Searching recently for emails from one of my academic colleagues, I came across one or two that appeared to have the address written backwards. He works in the Computer Lab at Cambridge, and the email was from user@uk.ac.cam.cl. What was going on?
Well, the simple answer was that my mail archives stretch back quite a long way. I have emails I received from my friend Peter just last week, but I also have some from him that arrived in the early 1990s, and this was just about the time that the UK’s academic networks were switching from the Name Resolution Scheme (NRS) they had used up to that point, over to the Domain Name System (DNS) which was becoming the standard in other parts of the world. NRS addresses started at the more general, and worked down to the more specific. Hence uk.ac.cam.cl.
Actually, email addresses in general tended to look like USER@UK.AC.CAM.CL because on mainframes EVERYTHING TENDED TO BE IN CAPITALS. But Peter was fortunate enough to be an early user of Xerox and Unix-based systems, which were more lower-casey; more cuddly California, less corporate IBM. By the start of the 90s, I too had an email address that looked like quentin.stafford-fraser@uk.ac.cam.cl.
Anyway, the fact that I still have emails from 30 years ago made me reflect, once again, on how extraordinarily successful email has been, not just as a communication medium, but as a storage format.
When I think back on other electronic documents of the time, few, if any could be read now. The companies behind my early ‘desktop publishing’ programs are no longer in existence. Microsoft Word long ago lost the the ability to open documents it had created in the past. And I imagine my documents from WordStar, WordPerfect, Microsoft Works and others would be just as challenging, if I could even find them.
But my email messages I can find. And I can read them. This is despite the fact that they have been through dozens of different email systems, created by a wide range of apps on multiple operating systems, stored on servers around the world and hard disks in my various homes and offices, and accessed through a range of different protocols (IMAP, for most of that period). Not only is my email readable, but it’s easily searchable from multiple locations using a choice of apps on any of my devices. It’s tagged with helpful metadata about authorship, time of creation and receipt, etc. I can choose to store it myself or pay others to do so. And so on. Almost no other digital storage system has proved as powerful and flexible as IMAP-accessed email.
Much of this comes, of course, from the fact that email is governed by open standards, accessed through open protocols, and often stored in non-proprietary formats. Because it is fundamentally about inter-operation, email providers have had no choice. It bugs me that I don’t have my pre-1991 emails, but that was probably because of an inadvertent slip on my part, or a hard disk crash, or something, rather than because of a fundamental limitation of the technology. If I do ever find them on some backup, I’m confident I’ll be able to include them in my archive.
This explains why, like some of my colleagues, I’ve resisted my University’s recent attempts to migrate our email accounts from our existing Open-Source-based system to Microsoft Exchange Online. It’s not because I dislike Exchange per se; after a rocky first decade or two it seems to be settling down quite nicely. But I don’t want to use a Microsoft email reader on all my devices — my own are much better, thank you — and Exchange has repeatedly shown an inability to support IMAP reliably. The messages are also not stored anywhere on a server where I could extract them by any other means in a standard format when I want to move them elsewhere. And I will want to move them elsewhere at some point; history shows me that. Fortunately, I have that power. If my email shows any danger of being locked into proprietary formats, I can simply arrange for it to be forwarded to my own servers and handle it however I like there; that’s what I’ll do if the University turns off the old system completely. And since almost everything does support IMAP, I can move emails around the world to my preferred location with a simple drag and drop.

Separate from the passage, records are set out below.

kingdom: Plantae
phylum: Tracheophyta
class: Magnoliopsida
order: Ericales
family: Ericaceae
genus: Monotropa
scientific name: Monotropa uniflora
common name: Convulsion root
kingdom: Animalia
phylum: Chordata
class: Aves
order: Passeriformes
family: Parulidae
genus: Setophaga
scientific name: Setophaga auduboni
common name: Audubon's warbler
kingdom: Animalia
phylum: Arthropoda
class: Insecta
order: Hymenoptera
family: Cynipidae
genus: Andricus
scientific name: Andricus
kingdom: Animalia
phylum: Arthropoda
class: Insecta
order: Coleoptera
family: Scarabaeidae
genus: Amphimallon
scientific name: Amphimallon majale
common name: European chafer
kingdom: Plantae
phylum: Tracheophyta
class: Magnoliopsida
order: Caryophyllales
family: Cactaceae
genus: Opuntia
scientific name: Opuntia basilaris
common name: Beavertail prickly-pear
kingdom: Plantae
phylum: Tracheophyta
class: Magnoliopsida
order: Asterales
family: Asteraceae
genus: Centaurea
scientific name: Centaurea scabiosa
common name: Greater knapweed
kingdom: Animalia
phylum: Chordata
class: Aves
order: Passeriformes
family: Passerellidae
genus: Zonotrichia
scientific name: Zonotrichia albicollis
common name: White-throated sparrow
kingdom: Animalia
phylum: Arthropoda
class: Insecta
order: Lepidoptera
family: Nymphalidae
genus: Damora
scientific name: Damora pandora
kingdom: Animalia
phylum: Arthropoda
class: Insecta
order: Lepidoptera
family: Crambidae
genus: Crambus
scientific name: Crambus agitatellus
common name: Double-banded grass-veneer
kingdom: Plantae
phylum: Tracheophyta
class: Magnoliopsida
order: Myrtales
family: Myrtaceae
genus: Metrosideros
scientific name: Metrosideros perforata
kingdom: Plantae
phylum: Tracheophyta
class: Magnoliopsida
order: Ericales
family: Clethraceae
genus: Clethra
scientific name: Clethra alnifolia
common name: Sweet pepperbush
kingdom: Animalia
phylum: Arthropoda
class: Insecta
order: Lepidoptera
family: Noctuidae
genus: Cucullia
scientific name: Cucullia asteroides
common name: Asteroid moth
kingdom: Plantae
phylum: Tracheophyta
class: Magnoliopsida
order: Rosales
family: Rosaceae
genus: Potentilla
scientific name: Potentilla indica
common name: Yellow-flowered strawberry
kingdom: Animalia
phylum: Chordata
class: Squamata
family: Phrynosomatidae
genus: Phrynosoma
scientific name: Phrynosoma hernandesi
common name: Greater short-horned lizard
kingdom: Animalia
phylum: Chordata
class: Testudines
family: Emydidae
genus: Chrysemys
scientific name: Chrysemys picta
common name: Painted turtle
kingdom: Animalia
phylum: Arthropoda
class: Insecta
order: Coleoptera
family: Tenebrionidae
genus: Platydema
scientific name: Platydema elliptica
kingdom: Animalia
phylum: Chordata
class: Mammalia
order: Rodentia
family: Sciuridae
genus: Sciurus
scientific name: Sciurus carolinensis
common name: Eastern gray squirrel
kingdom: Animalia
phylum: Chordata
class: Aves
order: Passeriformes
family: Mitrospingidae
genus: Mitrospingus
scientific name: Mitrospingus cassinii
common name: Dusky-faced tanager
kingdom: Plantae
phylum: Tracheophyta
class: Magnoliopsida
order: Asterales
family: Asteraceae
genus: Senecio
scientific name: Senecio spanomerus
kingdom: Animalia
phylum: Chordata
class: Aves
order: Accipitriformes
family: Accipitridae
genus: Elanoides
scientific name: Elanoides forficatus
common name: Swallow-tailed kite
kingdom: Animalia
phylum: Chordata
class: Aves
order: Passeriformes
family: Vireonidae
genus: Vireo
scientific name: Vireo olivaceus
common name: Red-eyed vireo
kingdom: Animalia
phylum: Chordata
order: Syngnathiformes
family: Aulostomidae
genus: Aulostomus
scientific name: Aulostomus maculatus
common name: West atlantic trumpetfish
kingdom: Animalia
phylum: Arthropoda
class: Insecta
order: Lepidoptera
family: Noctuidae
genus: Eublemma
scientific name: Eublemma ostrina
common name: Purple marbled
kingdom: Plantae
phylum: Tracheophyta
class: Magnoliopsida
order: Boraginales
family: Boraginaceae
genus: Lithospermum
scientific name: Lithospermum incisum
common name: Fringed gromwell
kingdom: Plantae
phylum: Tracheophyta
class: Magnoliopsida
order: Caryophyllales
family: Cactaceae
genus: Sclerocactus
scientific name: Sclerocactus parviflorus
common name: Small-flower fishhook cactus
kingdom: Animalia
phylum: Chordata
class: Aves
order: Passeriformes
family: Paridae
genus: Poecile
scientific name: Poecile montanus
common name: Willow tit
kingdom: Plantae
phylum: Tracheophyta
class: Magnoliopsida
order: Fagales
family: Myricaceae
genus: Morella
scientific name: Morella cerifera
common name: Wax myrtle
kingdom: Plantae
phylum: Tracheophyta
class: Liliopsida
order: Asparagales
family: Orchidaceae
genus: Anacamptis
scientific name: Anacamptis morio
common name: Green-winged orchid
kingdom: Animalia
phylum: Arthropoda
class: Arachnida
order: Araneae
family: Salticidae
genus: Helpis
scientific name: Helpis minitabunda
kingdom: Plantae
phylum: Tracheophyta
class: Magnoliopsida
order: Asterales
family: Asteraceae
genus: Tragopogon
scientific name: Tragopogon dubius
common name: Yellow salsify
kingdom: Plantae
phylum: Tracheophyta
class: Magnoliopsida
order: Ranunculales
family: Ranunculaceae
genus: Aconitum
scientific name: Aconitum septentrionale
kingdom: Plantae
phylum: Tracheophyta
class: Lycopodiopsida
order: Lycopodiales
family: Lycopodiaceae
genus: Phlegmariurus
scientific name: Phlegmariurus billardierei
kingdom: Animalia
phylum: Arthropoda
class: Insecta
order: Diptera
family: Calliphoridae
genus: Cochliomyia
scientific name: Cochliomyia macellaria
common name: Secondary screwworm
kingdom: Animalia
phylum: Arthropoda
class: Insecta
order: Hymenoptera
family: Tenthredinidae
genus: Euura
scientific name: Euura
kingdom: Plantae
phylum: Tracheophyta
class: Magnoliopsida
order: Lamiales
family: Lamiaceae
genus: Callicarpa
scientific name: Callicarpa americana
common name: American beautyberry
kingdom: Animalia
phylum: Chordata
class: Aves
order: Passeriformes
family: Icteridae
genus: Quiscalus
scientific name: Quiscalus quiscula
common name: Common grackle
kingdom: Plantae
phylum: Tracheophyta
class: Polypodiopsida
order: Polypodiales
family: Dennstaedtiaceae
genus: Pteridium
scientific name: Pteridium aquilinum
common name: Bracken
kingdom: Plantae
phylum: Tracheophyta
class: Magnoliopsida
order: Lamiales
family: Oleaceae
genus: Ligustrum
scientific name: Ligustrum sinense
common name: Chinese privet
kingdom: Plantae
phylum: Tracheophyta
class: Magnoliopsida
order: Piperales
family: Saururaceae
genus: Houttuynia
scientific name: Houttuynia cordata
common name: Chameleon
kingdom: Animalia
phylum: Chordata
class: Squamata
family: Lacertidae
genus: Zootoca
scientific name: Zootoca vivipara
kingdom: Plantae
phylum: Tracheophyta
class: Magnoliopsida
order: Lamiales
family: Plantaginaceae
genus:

One of my colleagues said in a recent meeting that his children don’t know what the fuss is about. Email is just something they glance at once a week to see if they’ve had any. As long as it works, they don’t mind where it comes from. Well, they may be right; perhaps it will be less important in future. But this may also be a natural tendency of the young just to focus on the immediate here and now, and the immediate future.
To me, and occasionally to other people, my email archive has turned out to be important. Something I wrote 20 years ago becomes relevant to a patent case now and earns me money because I can look back at the records. Interviewers ask me about the technologies used in a particular project and I can search back to find the answers. I forget the name of a good B&B or hotel in a particular city; email allows me to find it again. I generally had no idea, at the time, that these communications might prove to be important. But they’re a key part of the history of my life.
So here’s my question: If the things you’re doing today turn out to be important a few decades from now, what sort of digital archive would they need to be in for you to find and make use of them then? Best to start using that today, before it’s too late.